Educational value points

  • Grievous Bodily Harm has been described as a modern ‘film noir‘ and in keeping with this genre the main protagonists, Stewart and Birch, are morally ambiguous characters. In this clip Birch appears at first to be an honest policeman doing his best to break the siege, but this impression is undermined when he uses Stewart as a ruse to shoot the rapist, Les, in cold blood.
  • Contrasting light and dark is a feature of film noir, and is often used to signify a character’s moral ambiguity. During the exchange between Stewart and Birch in the warehouse scene the use of low-key lighting often places Stewart’s face in partial shadow, an effect heightened by filming the two men in profile. The final shot reinforces this ambiguity by placing Stewart in the centre right of the frame against a backdrop that is neatly divided into shadow and light.
  • During the final part of the siege the clip cuts between shots of Les, Stewart, Birch and a nearby train, which in each shot is shown progressively closer to the camera. The changing position of the train may be intended to build tension and to suggest that each party is on a collision course.
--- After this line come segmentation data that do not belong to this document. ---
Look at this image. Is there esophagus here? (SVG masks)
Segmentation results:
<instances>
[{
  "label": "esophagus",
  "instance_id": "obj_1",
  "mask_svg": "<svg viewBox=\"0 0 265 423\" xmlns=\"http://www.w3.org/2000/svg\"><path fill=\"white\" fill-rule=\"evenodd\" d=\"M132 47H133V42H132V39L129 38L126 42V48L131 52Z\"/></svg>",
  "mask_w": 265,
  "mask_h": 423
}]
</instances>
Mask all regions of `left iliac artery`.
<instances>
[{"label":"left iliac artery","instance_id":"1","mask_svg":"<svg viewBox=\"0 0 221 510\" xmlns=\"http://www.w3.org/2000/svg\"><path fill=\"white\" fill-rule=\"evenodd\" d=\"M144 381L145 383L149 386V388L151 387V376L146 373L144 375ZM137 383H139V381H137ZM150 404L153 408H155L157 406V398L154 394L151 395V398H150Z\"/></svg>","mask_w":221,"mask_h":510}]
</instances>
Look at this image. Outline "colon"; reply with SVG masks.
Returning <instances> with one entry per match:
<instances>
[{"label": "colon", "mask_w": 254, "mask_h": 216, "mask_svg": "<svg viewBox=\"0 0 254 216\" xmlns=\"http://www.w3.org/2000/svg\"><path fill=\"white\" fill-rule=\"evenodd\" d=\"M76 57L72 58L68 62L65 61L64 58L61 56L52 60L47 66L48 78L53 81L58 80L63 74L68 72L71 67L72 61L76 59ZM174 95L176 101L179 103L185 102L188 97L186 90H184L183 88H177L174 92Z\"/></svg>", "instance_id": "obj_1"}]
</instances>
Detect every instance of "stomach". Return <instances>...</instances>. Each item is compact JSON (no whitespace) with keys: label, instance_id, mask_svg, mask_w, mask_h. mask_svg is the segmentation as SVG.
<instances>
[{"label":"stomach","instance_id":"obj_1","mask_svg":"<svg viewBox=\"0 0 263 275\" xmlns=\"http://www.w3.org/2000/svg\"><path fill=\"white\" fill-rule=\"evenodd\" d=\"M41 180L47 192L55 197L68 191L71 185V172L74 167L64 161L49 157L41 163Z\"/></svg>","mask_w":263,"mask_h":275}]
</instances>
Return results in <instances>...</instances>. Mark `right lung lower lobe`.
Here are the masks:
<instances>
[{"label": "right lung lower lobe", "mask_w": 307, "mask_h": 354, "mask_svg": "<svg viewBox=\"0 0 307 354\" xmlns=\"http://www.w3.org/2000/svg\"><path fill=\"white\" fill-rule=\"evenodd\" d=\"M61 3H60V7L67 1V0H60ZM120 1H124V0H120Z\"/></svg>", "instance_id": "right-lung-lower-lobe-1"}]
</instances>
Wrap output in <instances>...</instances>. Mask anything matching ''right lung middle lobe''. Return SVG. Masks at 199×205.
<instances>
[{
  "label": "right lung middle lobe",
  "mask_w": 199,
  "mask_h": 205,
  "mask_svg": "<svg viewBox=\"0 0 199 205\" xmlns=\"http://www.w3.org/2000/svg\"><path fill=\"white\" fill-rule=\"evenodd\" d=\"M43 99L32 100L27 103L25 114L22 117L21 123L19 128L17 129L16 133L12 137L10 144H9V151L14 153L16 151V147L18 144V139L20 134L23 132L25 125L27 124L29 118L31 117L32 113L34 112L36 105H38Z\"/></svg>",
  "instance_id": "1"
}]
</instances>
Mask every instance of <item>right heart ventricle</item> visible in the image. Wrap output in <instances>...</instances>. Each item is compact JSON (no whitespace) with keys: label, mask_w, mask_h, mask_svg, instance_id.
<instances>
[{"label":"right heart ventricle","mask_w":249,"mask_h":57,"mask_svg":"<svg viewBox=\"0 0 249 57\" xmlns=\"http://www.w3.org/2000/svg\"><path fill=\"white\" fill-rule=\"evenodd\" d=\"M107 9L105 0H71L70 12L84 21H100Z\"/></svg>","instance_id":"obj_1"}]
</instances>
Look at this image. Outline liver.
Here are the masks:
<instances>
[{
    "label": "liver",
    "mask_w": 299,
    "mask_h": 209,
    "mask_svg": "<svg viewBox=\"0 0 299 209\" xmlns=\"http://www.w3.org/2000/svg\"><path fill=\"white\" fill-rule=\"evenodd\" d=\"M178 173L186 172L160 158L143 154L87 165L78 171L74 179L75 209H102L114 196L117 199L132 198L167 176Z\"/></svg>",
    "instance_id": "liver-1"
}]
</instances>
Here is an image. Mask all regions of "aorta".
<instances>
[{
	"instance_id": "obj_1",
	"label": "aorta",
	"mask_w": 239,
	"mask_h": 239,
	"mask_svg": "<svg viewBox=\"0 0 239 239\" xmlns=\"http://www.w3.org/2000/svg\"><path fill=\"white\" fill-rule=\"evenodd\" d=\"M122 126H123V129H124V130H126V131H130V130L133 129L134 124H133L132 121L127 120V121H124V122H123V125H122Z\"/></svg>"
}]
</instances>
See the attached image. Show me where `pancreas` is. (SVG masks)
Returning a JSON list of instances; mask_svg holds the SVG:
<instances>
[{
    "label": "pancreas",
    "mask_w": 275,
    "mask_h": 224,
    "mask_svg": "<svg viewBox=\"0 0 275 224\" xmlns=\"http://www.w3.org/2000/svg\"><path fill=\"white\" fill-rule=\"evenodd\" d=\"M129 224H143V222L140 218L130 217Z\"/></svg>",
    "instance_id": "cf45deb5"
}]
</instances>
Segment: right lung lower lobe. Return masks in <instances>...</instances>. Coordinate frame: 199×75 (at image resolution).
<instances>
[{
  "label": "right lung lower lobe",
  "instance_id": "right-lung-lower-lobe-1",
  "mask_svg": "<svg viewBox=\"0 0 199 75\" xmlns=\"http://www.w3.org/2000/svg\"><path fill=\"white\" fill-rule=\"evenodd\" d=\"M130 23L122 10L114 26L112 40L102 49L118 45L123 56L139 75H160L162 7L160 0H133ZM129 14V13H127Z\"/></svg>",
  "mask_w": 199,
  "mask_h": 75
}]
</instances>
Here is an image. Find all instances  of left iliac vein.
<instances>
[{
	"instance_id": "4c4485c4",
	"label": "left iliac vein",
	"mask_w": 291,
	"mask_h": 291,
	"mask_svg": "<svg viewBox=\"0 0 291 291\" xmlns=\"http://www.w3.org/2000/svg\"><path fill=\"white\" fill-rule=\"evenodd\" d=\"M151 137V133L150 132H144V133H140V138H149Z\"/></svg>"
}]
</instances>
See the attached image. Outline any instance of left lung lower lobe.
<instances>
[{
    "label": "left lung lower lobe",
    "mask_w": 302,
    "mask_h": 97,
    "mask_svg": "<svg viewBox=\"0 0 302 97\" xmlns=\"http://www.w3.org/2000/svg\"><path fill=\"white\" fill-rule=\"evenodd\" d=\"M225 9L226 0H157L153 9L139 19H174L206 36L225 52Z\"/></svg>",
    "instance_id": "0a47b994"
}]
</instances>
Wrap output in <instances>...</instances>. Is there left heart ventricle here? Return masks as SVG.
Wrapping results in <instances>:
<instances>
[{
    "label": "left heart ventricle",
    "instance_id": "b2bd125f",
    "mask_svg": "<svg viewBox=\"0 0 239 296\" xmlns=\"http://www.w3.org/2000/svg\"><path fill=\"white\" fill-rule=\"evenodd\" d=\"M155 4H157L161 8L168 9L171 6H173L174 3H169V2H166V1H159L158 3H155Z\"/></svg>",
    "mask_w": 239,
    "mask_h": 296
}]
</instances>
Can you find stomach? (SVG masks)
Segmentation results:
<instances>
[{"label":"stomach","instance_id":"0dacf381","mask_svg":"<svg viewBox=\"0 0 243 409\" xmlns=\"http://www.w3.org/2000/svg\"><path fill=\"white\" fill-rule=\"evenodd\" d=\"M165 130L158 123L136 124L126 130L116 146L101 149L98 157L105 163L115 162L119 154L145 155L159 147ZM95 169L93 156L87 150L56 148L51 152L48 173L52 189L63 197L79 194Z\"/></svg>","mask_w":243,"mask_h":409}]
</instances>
The soundtrack reinforces this sense, the tempo of the music escalating with the advancing train and increasingly rapid edits.
  • The clip depicts an incident of police corruption. At the time Grievous Bodily Harm was released in 1988, the New South Wales police force had a reputation for widespread corruption, including the fabrication and planting of evidence. The Royal Commission into the NSW Police Service conducted by Justice James Wood between 1994 and 1997 found that corruption was endemic and systemic within the force.
  • Colin Friels, who plays Tom Stewart, graduated from the National Institute of Dramatic Arts (NIDA) in 1976 and has since worked in film, television and theatre. He made his mark in the title role in Malcolm (1986), winning Best Actor in a Lead Role at the 1986 AFI Awards, and won another AFI award for his work in Halifax fp: Hard Corps (1994). Friels has been nominated for two other AFI awards but is best known for his role as Detective Frank Holloway in Water Rats.
  • The New Zealand actor Bruno Lawrence, who plays the hard-bitten and ruthless Detective Sergeant Birch in Grievous Bodily Harm, appeared in a number of Australian films including Rikky and Pete (1988), The Delinquents (1989) and Spotswood (1992). In the early 1990s he won plaudits for his role as the cynical television executive in the television comedy series Frontline. He returned to New Zealand in 1994, just prior to his death in 1995.
  • Director Mark Joffe has worked in both film and television, and it was his direction of the fast-paced, taut and well-received television miniseries The Great Bookie Robbery (1986) that led to his selection as director of Grievous Bodily Harm. His other films include Spotswood (1992), Cosi (1996), The Matchmaker (1997) and The Man Who Sued God (2001).